= Reale Udienza =

Supreme court of the Kingdom of Sardinia

The Reale Udienza or Real Audiencia ("Royal Audience") was the supreme court of the Kingdom of Sardinia.

It was originally founded by a royal decree of Philip II of Spain, also king of Sardinia, on 18 March 1564, and lasted until 2 November 1847, when it was converted into an appellate court and renamed the Senate of Sardinia. It sat in Cagliari, the island's capital. The president of the court was the Viceroy, joined by the chancellor, the finance minister and three professional judges.

Philip II's decree was provoked by the Sardinian parliament, the Estamentos, which requested a local court for a prompter administration of justice, since at the time Sardinians had to go to the Council of Aragon to make an appeal. A second decree of 3 March 1573 gave concrete organisation to the nascent institution. Designed on the audiencias of Aragon and Catalonia, initially it heard civil and criminal cases brought by those exempt from ecclesial and baronial courts.
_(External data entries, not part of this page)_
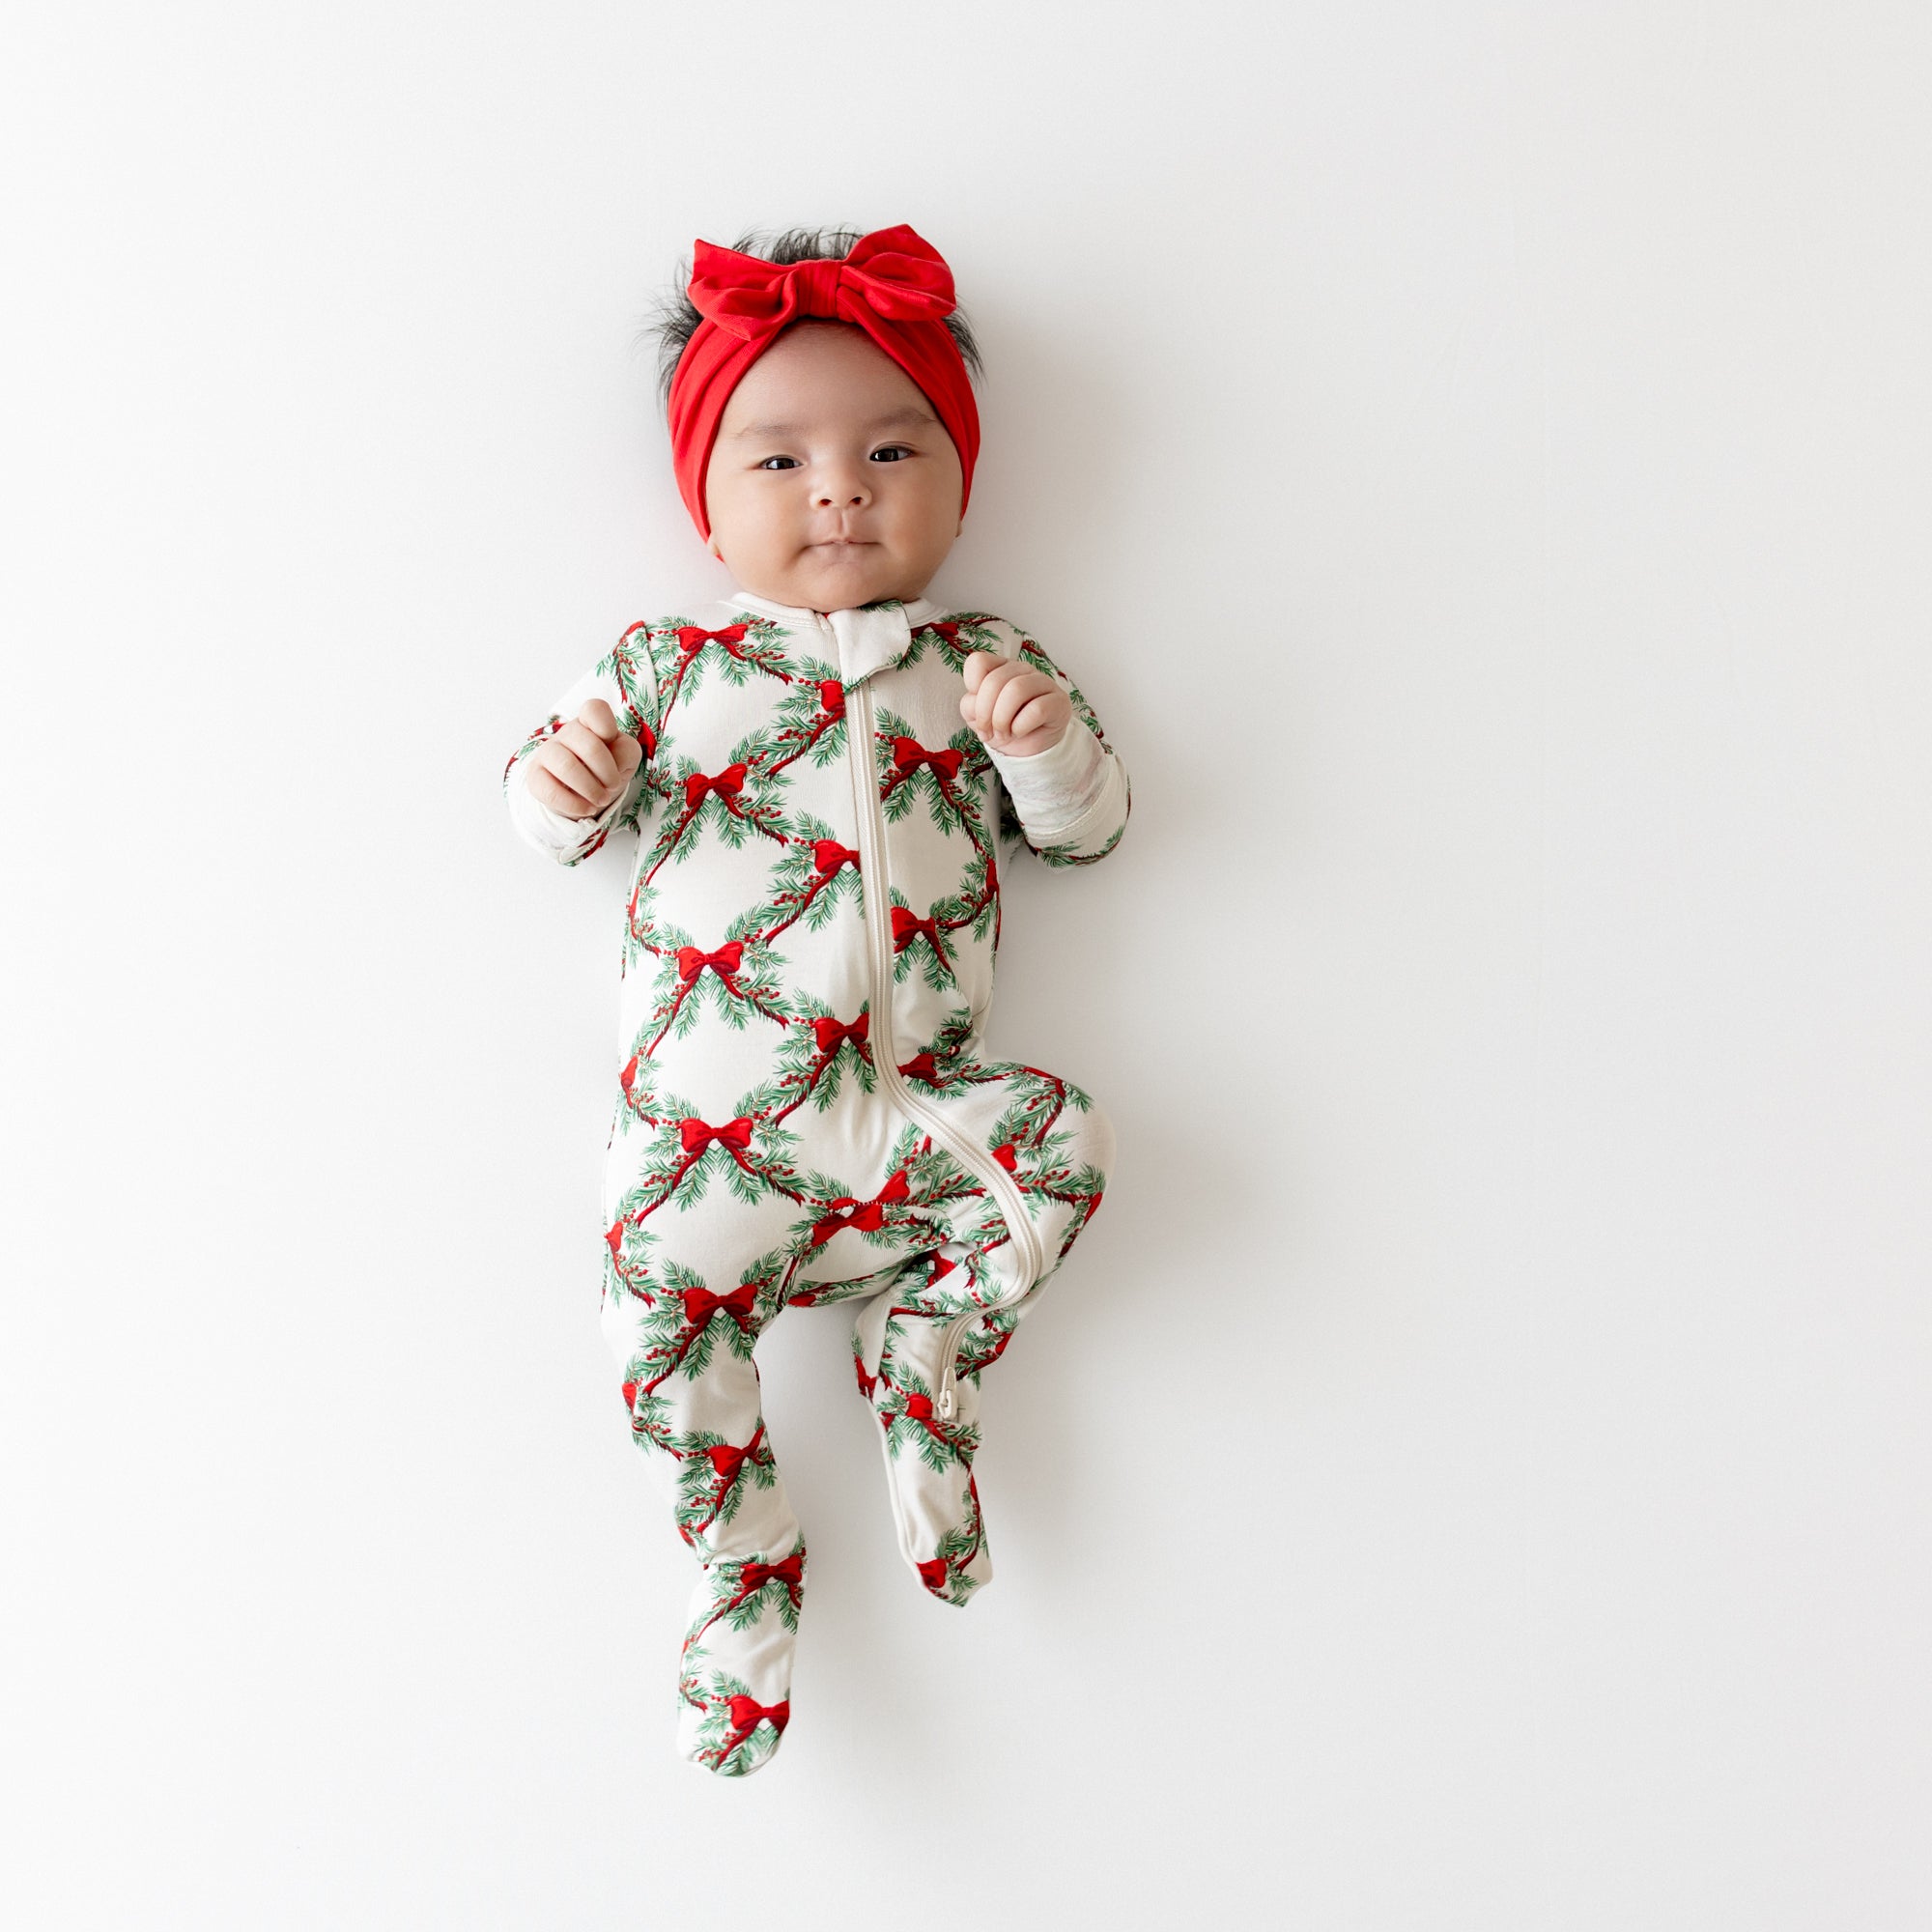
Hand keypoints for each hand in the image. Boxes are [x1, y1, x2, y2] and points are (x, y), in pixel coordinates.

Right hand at [526, 699, 643, 819]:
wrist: (584, 792)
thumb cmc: (606, 768)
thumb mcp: (626, 757)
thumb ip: (626, 751)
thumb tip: (613, 758)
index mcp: (590, 722)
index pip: (594, 709)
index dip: (607, 727)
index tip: (612, 744)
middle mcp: (567, 733)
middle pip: (588, 745)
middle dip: (607, 772)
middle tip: (612, 786)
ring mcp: (548, 753)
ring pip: (567, 767)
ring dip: (591, 789)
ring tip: (601, 799)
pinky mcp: (536, 776)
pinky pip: (551, 791)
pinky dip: (574, 804)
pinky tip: (586, 808)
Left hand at [958, 650, 1072, 757]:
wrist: (1030, 750)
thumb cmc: (1004, 728)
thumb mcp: (978, 719)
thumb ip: (970, 706)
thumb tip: (975, 703)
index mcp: (999, 668)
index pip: (978, 662)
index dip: (972, 688)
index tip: (977, 711)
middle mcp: (1021, 670)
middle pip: (994, 681)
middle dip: (986, 714)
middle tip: (989, 732)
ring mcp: (1043, 682)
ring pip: (1016, 690)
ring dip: (1003, 720)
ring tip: (1004, 734)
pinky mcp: (1059, 700)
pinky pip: (1037, 709)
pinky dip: (1021, 727)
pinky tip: (1019, 733)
Gradually it usurped authority over these, and even came to exercise viceregal authority when the post was vacant and to grant exequatur for ecclesiastical acts.
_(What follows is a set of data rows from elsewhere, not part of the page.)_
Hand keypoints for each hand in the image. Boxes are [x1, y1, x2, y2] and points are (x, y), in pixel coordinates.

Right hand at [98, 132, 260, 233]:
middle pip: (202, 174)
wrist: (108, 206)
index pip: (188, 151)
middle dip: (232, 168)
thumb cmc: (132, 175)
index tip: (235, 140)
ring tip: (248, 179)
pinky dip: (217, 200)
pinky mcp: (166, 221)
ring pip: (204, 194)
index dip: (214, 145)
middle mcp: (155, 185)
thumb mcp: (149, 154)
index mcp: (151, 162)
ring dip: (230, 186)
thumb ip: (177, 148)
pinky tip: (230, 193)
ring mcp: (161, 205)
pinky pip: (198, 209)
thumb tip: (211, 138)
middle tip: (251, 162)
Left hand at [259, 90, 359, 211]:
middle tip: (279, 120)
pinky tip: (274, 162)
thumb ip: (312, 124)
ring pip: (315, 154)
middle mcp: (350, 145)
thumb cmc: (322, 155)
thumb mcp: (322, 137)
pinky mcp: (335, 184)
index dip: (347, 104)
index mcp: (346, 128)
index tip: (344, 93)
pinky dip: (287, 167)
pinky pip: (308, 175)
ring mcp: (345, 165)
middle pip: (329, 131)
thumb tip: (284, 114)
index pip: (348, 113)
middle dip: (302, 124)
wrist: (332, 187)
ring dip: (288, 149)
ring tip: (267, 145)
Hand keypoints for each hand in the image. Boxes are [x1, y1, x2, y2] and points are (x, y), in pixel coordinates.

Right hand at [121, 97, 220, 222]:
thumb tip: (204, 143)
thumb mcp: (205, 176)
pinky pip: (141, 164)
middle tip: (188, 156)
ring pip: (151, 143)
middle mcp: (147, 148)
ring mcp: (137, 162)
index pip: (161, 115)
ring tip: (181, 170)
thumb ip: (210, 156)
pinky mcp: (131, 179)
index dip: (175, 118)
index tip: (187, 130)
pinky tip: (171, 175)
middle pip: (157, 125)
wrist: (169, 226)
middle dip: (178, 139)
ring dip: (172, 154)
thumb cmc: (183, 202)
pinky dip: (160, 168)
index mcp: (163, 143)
In 1651 a second court, the Regio Consejo ("Royal Council"), was established to deal with crimes against public order, such as counterfeiting, forgery, carrying illegal weapons, public decency, gambling and illegal marriage. The Consejo also took over from lower courts cases that had gone on over five months that required immediate resolution (murder, theft, armed robbery). It also handled cases of alleged embezzlement, bribery or unlawful detention in the lower courts, and those of widows, students and the poor who submitted complaints within a certain period.
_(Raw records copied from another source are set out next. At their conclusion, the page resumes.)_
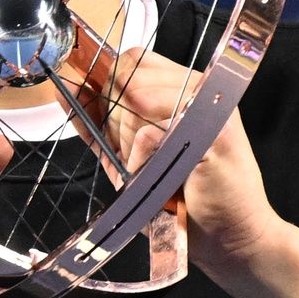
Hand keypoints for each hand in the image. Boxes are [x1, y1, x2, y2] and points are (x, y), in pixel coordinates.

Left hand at [106, 47, 284, 279]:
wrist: (230, 238)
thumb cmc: (181, 200)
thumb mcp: (131, 154)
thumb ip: (102, 121)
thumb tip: (68, 85)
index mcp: (186, 87)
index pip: (133, 59)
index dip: (111, 87)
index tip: (111, 126)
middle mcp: (201, 88)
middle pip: (129, 78)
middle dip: (118, 124)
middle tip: (140, 161)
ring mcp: (209, 107)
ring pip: (136, 103)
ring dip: (131, 146)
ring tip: (153, 172)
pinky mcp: (211, 133)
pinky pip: (150, 135)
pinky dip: (142, 163)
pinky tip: (158, 179)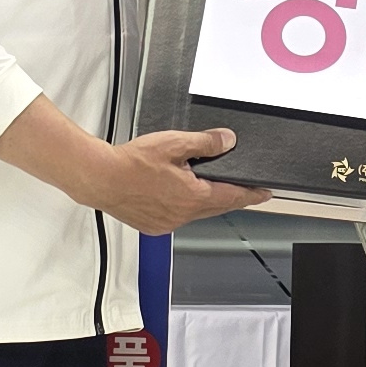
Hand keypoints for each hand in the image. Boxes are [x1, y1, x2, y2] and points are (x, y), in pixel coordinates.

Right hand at [0, 96, 269, 228]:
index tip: (266, 194)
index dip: (251, 194)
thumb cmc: (132, 162)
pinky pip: (176, 216)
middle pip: (215, 206)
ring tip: (209, 188)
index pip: (232, 197)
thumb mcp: (174, 144)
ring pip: (195, 212)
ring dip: (205, 201)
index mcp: (193, 197)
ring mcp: (167, 223)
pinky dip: (183, 206)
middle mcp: (183, 215)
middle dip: (230, 197)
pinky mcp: (152, 225)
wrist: (99, 178)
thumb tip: (228, 141)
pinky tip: (177, 194)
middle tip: (244, 190)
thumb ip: (205, 143)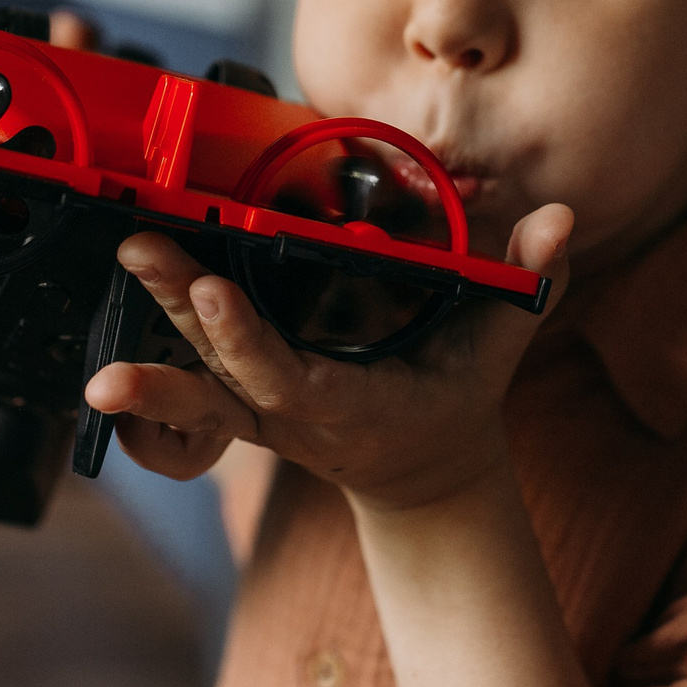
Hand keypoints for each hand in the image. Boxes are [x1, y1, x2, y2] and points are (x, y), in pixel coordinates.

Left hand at [84, 204, 572, 509]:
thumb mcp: (500, 347)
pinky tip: (126, 272)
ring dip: (150, 316)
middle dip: (170, 319)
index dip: (241, 338)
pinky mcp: (238, 392)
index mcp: (343, 407)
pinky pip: (187, 362)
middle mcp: (286, 413)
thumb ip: (529, 282)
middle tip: (137, 252)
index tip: (210, 288)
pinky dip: (154, 325)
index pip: (281, 376)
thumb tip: (561, 219)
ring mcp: (256, 407)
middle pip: (214, 375)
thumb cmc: (457, 396)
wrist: (419, 468)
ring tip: (125, 250)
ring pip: (191, 368)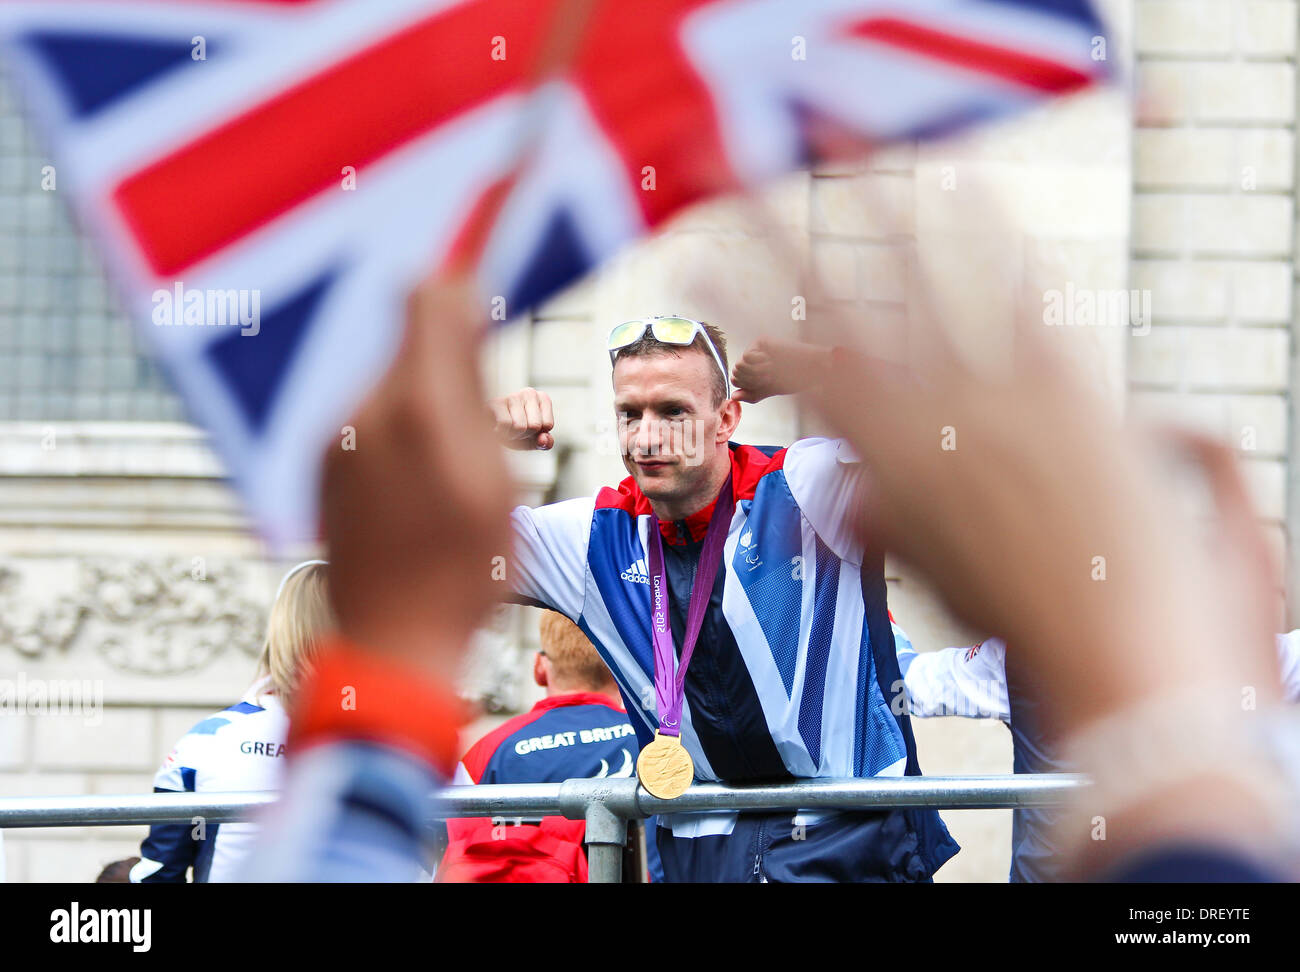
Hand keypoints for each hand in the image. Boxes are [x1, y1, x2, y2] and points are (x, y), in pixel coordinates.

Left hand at [321, 277, 513, 680]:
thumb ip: (469, 387)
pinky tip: (431, 467)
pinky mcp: (324, 467)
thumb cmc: (460, 574)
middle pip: (410, 335)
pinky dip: (406, 415)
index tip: (492, 202)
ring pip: (392, 376)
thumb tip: (450, 300)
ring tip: (467, 445)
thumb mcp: (491, 481)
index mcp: (413, 410)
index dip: (466, 251)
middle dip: (455, 331)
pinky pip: (371, 413)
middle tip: (497, 346)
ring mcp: (335, 441)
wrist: (391, 648)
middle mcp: (360, 413)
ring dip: (432, 382)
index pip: (434, 299)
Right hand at [490, 387, 554, 449]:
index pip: (547, 424)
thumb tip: (544, 439)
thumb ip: (545, 443)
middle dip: (524, 435)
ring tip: (506, 429)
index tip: (528, 429)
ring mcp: (512, 396)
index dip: (536, 434)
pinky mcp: (495, 402)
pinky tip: (497, 428)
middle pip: (534, 425)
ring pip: (520, 426)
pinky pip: (505, 423)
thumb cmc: (514, 432)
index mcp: (543, 399)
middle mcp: (529, 393)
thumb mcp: (534, 441)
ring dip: (512, 435)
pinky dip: (501, 433)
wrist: (488, 433)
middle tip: (514, 430)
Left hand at [730, 337, 830, 403]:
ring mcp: (756, 348)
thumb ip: (751, 394)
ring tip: (771, 368)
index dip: (748, 386)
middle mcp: (752, 356)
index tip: (765, 383)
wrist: (807, 370)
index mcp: (752, 368)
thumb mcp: (768, 390)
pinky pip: (746, 356)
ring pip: (739, 365)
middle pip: (736, 373)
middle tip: (770, 375)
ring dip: (757, 372)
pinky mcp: (761, 341)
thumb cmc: (791, 380)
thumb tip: (733, 397)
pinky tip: (769, 359)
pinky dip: (759, 362)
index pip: (735, 380)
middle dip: (753, 380)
During the Savoyard period, in 1795, the Consiglio di Stato ("Council of State") was formed in order to process supplications to the viceroy and the Reale Udienza. Finally, in 1818, a royal edict confirmed the two chambers, the Udienza and the Consiglio, as covering respectively civil and criminal cases.

On the eve of the Perfect Fusion between Sardinia and the so-called mainland states (stati di terraferma) such as Piedmont and Savoy, King Charles Albert revoked the Udienza's political authority and changed its name to Senato di Sardegna (2 November 1847). The next year the Senate, reduced to the function of an appellate court, adopted the procedures and the civil code of Piedmont. On 3 October 1848, it was transformed into the Magistrate of Appeals (Magistrato d'Appello) divided into three classes, two sitting at Cagliari and one at Sassari. The edict came into effect on 1 January 1849 and with it was abolished the Magistrato della Reale Governazione ("Magistrate of Royal Government"), which had sat at Sassari. On 1 April 1854 the Magistrate of Appeals became the final appellate court on the island.

==Sources==
- Reale Udienza del Regno di Sardegna at Archivio di Stato di Cagliari

==Bibliography==
- Argiolas, A.; Catani, G.; Ferrante, C. "Un nuovo strumento per la consultazione delle cause criminali (1780–1853) della Reale Udienza di Sardegna", Le carte e la storia 1995 1(2): 161–65.
- La Vaccara, L. La Reale Udienza: Contributo alla storia delle istituzioni sarde durante il periodo spagnolo e sabaudo. Cagliari: 1928.
- Pillai, Carlo. "Criteri uniformi di descrizione per l'inventario di un fondo giudiziario: Reale Udienza di Sardegna, cause civili", Archivi per la Storia 1992 5(1): 81–89.
- Pillai, Carlo. "La Reale Udienza di Sardegna: Vicende e stato attuale della documentazione", Archivi per la Storia 1996 9(1–2): 69–80.